Images with pose keypoints:
• • • •

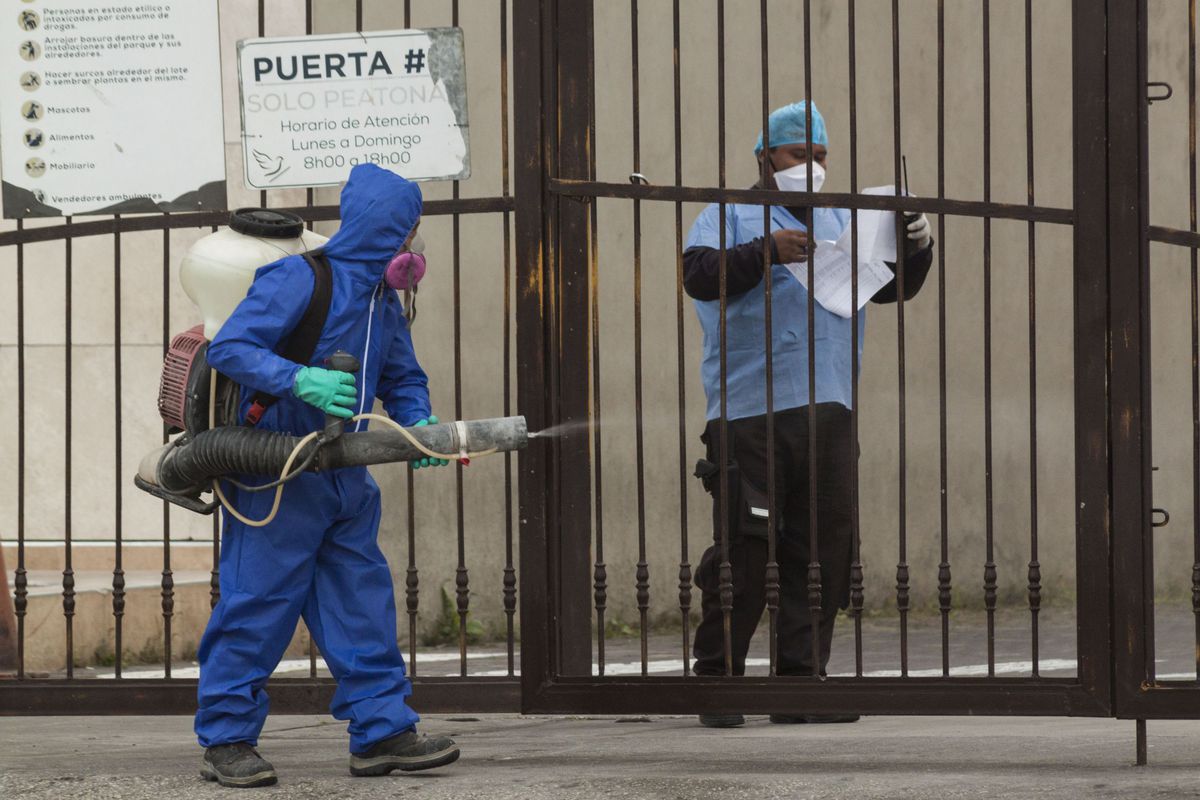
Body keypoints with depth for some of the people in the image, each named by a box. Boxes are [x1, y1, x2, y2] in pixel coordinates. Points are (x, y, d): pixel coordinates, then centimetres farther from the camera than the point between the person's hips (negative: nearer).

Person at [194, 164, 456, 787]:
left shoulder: (382, 299, 12)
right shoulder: (299, 279, -14)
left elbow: (403, 377, 20)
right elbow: (229, 348, -20)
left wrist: (419, 423, -1)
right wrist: (300, 380, -33)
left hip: (345, 479, 8)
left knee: (362, 601, 7)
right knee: (258, 604, -4)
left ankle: (382, 730, 12)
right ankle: (226, 740, 4)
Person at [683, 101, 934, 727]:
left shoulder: (842, 222, 23)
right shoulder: (731, 215, 6)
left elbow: (894, 286, 20)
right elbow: (699, 276, -11)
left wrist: (916, 247, 0)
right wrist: (767, 250, -23)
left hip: (828, 413, 6)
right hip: (751, 412, -5)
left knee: (823, 551, 4)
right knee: (742, 552, -8)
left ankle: (801, 681, 9)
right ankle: (717, 681, -1)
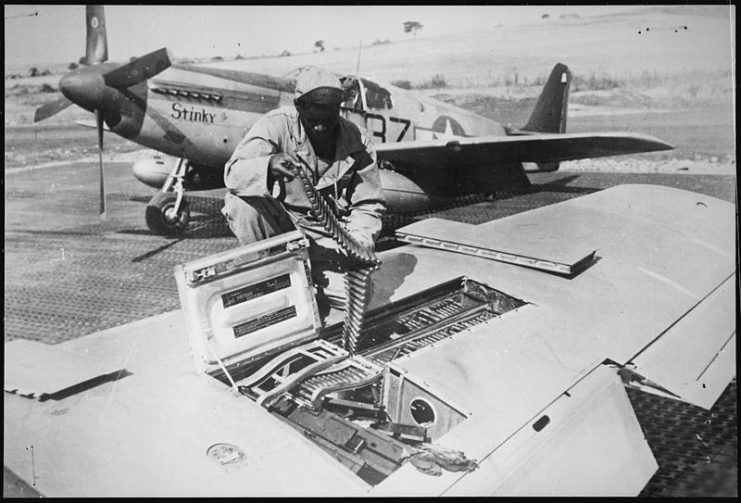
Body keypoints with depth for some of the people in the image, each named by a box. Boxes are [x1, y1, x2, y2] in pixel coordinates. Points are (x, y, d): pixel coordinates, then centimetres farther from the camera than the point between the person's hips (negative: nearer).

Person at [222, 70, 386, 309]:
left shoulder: (358, 144, -8)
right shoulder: (276, 124, -16)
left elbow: (368, 205, 0)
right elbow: (233, 173, -28)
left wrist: (360, 243, -20)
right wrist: (269, 165, -50)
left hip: (324, 233, 2)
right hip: (277, 218, -1)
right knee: (242, 204, -34)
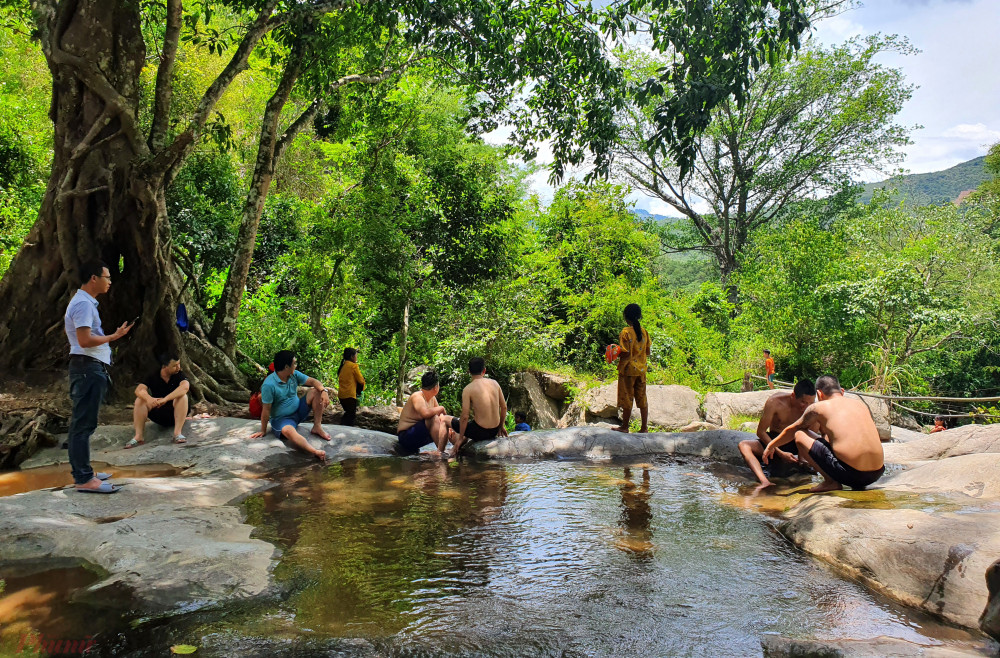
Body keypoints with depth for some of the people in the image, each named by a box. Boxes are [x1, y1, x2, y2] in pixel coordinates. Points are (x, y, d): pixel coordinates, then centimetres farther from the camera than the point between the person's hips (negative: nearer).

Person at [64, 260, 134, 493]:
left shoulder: (85, 302, 19)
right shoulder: (84, 304, -14)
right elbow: (85, 340, -23)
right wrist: (114, 336, -15)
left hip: (91, 369, 11)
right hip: (88, 368, -11)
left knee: (82, 423, 15)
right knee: (83, 424, -9)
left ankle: (82, 471, 23)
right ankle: (84, 479, -7)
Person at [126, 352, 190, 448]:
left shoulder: (179, 375, -8)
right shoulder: (153, 377, -2)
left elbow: (185, 386, -31)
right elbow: (139, 390, -18)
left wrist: (165, 399, -42)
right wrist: (149, 398, -42)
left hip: (175, 414, -2)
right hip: (158, 416, 2)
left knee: (182, 396, -29)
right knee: (140, 400, -19)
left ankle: (178, 433, -33)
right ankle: (138, 436, -24)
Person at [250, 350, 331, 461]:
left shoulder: (294, 375, -2)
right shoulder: (269, 385, -21)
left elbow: (313, 382, -6)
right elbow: (266, 410, -17)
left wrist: (323, 390, -28)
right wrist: (263, 431, -10)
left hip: (299, 411, 7)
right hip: (281, 418, -7)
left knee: (316, 392, -11)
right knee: (288, 431, -41)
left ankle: (317, 427, -10)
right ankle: (315, 452, -62)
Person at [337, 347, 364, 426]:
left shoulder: (343, 366, 12)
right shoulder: (353, 366, -9)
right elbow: (361, 380, -6)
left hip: (341, 395, 7)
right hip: (349, 395, -7)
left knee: (348, 413, 21)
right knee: (351, 415, -1)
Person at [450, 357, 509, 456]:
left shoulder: (468, 389, -12)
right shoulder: (494, 383, 1)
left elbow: (465, 417, -12)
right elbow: (504, 407, 9)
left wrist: (460, 438, -1)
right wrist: (501, 426, 23)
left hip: (480, 432, -5)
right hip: (494, 431, 5)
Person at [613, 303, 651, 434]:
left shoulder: (626, 332, -15)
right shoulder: (644, 332, 3)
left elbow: (626, 354, -19)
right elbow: (647, 352, 8)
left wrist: (616, 355, -2)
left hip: (628, 369, -5)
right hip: (641, 369, 6)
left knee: (627, 398, 3)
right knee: (642, 398, 10)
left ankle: (625, 426, 13)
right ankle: (644, 427, 14)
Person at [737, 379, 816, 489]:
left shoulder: (811, 406, -15)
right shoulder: (774, 402, -22)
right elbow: (761, 431, -17)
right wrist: (781, 453, -26)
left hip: (796, 443, 2)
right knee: (744, 446, -32)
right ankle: (765, 482, -51)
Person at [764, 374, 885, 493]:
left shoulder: (818, 407, 7)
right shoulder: (861, 404, 20)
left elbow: (791, 430, 23)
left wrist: (771, 445, 41)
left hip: (850, 473, -6)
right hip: (877, 474, 6)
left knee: (799, 435, 9)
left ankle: (831, 481, 0)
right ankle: (858, 485, 13)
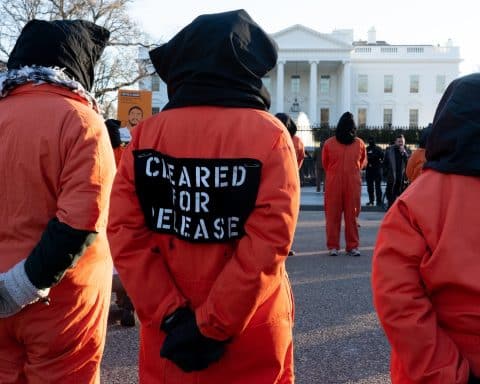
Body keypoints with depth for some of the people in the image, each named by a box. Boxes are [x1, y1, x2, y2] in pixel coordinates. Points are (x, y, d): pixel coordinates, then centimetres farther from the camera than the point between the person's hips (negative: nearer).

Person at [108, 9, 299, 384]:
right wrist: (212, 326, -15)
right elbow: (268, 245, -20)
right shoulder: (269, 135, -12)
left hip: (168, 330, 2)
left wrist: (170, 315, -9)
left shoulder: (146, 134, -4)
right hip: (250, 334, -2)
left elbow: (124, 233, -10)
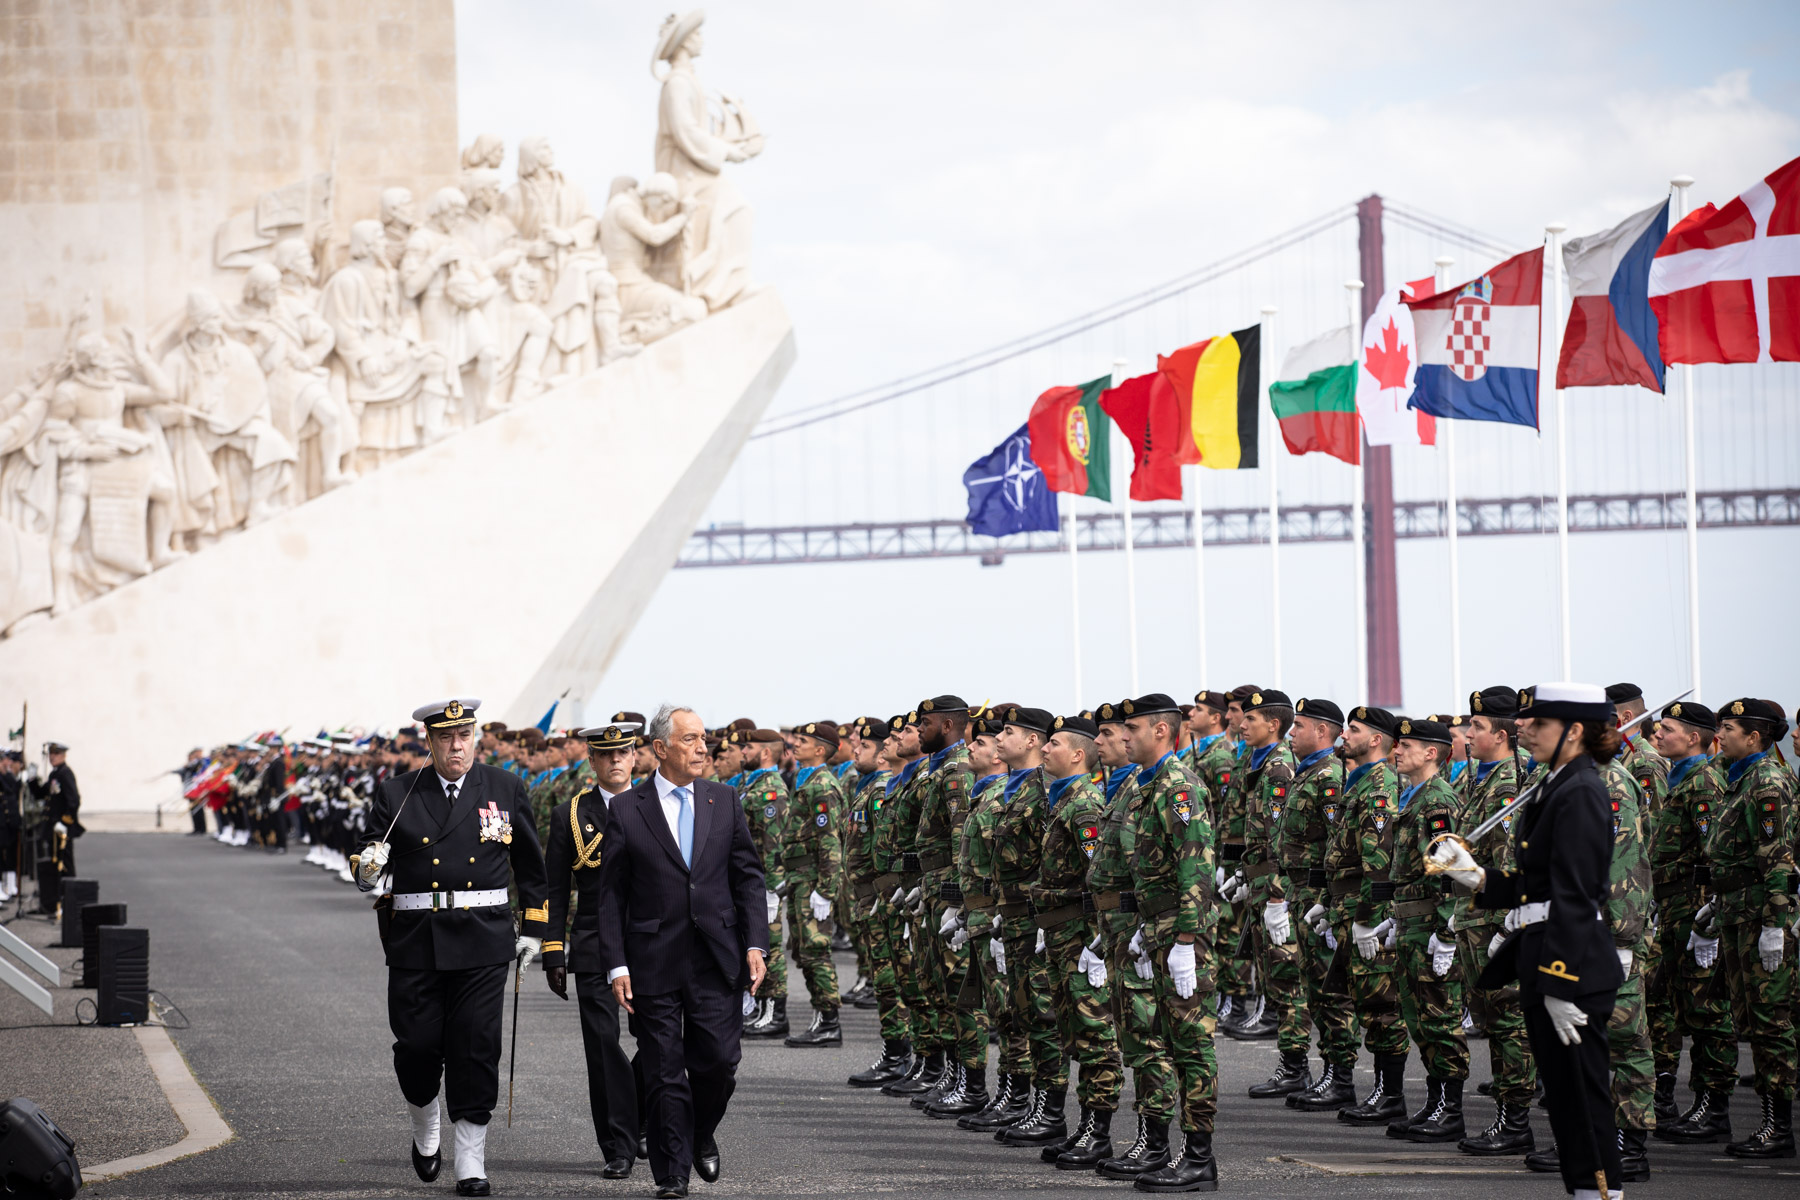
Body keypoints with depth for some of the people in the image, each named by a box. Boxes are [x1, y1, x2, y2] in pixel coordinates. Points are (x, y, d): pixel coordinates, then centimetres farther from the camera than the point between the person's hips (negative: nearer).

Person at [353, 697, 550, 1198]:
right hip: (415, 943, 0)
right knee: (417, 1046, 0)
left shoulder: (505, 790, 6)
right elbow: (371, 868, 7)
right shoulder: (397, 795, 4)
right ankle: (425, 1132, 29)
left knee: (476, 1049, -4)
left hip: (482, 944, 0)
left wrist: (534, 928, 13)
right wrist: (368, 869, -17)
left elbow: (531, 866, 15)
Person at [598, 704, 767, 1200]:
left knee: (718, 1061, -2)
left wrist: (755, 944, -1)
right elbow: (612, 894, 0)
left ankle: (701, 1135, 27)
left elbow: (748, 877, 9)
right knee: (665, 1073, 2)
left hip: (717, 960, 2)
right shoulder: (626, 810, 0)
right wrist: (616, 965, -6)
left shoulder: (724, 801, 8)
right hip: (654, 963, -2)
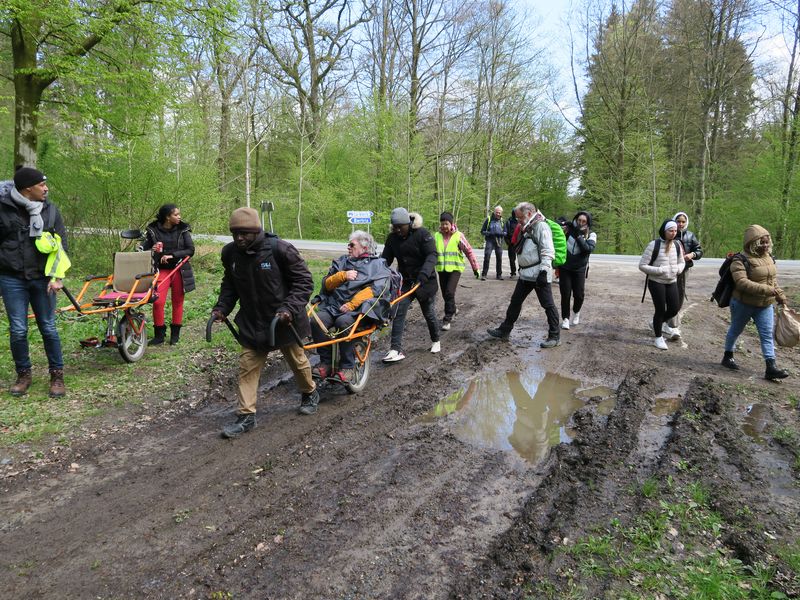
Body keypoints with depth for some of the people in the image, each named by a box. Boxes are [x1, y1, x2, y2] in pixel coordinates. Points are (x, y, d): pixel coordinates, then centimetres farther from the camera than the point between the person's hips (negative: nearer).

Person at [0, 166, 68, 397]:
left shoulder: (50, 209, 4)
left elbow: (62, 244, 5)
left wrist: (57, 277, -2)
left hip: (42, 278, 1)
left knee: (48, 328, 4)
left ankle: (57, 374, 16)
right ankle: (24, 374, 19)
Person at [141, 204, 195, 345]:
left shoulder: (183, 229, -1)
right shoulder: (153, 230, -2)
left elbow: (191, 250, -6)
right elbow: (144, 250, 6)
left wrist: (172, 255, -17)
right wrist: (152, 251, -17)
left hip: (179, 270, 1)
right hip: (161, 270, -1)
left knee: (178, 302, 7)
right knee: (158, 302, -10)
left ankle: (175, 334, 21)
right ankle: (159, 334, 6)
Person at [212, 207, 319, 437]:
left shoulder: (280, 249, -21)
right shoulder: (230, 253, -5)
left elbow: (304, 281, -15)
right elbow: (229, 284, 13)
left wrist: (290, 308, -26)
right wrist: (221, 307, -2)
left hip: (283, 321, -4)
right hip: (251, 323, 4)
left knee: (297, 361, 16)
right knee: (247, 367, 3)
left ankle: (310, 394, 43)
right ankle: (246, 416, 14)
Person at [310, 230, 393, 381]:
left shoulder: (377, 265, 8)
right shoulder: (342, 262, 24)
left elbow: (375, 289, -9)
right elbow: (326, 285, 18)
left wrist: (352, 304, -19)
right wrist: (342, 275, -1)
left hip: (360, 307, -5)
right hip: (334, 305, 5)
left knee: (344, 322, -36)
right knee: (317, 321, -24)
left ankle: (347, 367, -22)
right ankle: (326, 363, -13)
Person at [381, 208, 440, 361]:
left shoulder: (422, 234, -16)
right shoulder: (392, 238, -1)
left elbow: (432, 255, -23)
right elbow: (385, 259, 0)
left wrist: (423, 275, -38)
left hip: (425, 281, -4)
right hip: (406, 281, 4)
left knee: (429, 313, 9)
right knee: (398, 313, -9)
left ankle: (435, 341, 34)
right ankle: (396, 350, -10)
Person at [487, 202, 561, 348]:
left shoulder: (541, 226, -12)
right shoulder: (527, 228, 17)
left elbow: (547, 251, -19)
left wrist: (544, 271, -24)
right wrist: (521, 268, 26)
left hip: (539, 274, -10)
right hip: (526, 274, 10)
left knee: (548, 305, -1)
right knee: (515, 302, 14)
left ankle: (554, 337, 8)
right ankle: (504, 331, 23)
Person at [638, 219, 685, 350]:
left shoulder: (677, 245, 1)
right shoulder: (654, 245, -15)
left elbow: (682, 262, 16)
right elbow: (642, 265, -14)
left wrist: (678, 269, -7)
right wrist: (659, 270, -22)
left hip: (672, 282, 5)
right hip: (656, 283, -5)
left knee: (674, 309, 5)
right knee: (660, 310, 2)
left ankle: (661, 322, 39)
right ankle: (658, 337, 22)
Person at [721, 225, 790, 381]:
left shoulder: (768, 257, 4)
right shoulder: (741, 260, -20)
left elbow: (773, 279, 17)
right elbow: (742, 282, -32)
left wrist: (780, 295, 13)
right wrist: (767, 290, -35)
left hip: (765, 305, 6)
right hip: (743, 304, -6)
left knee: (767, 334, -1)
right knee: (736, 330, 13)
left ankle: (771, 367, -2)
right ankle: (727, 356, 32)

• • • •

**TASK**
Reproduce the material above, from its start through the line holding "right knee: (83, 424, -9)", inclusive, without the pictures.

**RESULT FOR THIS TASK**
Body keypoints with depth for some of the people in the image, each named by a box. Boxes are [x1, y1, x2, y2] in pixel coordinates. Points are (x, y, d): pixel coordinates, then centimetres farther from the camera than the point between the person's hips (negative: nearer).

Person at [194, 164, 456, 787]:
left shoulder: (382, 299, 12)
right shoulder: (299, 279, -14)
left elbow: (403, 377, 20)
right elbow: (229, 348, -20)
left wrist: (419, 423, -1)
right wrist: (300, 380, -33)
left hip: (345, 479, 8)
left knee: (362, 601, 7)
right knee: (258, 604, -4)
left ankle: (382, 730, 12)
right ankle: (226, 740, 4)
Person at [683, 101, 934, 727]:
left shoulder: (842, 222, 23)
right shoulder: (731, 215, 6)
left elbow: (894, 286, 20)
right elbow: (699, 276, -11)
left wrist: (916, 247, 0)
right wrist: (767, 250, -23)
left hip: (828, 413, 6)
right hip: (751, 412, -5)
left knee: (823, 551, 4)
right knee: (742, 552, -8)
left ankle: (801, 681, 9)
right ankle: (717, 681, -1)
Body keypoints with depth for some of the people in the image, each named by a box. Boxes are [x1, y1, x2, y2] in pixel coordinates. Points are (x, y, d): pixel coordinates, then centimetres farther from the camera than the point between the person's hips (negative: nearer).

Person at [222, 70, 386, 309]:
left shoulder: (358, 144, -8)
right shoulder: (276, 124, -16)
left elbow: (368, 205, 0)
right elbow: (233, 173, -28)
left wrist: (360, 243, -20)
right wrist: (269, 165, -50)
left hip: (324, 233, 2)
right hip: (277, 218, -1)
right knee: (242, 204, -34)
Body keypoints with depth for some of the people in the image, each named by a box. Boxes are [x1, y1, x2, y2] in pixel coordinates. Points are (x, y, d): pixel coordinates, then centimetres farther from the camera than the point between the person's hips (negative: nearer).

Person at [64, 260, 134, 493]:
left shoulder: (85, 302, 19)
right shoulder: (84, 304, -14)
right elbow: (85, 340, -23)
right wrist: (114, 336, -15)
left hip: (91, 369, 11)
right hip: (88, 368, -11)
left knee: (82, 423, 15)
right knee: (83, 424, -9)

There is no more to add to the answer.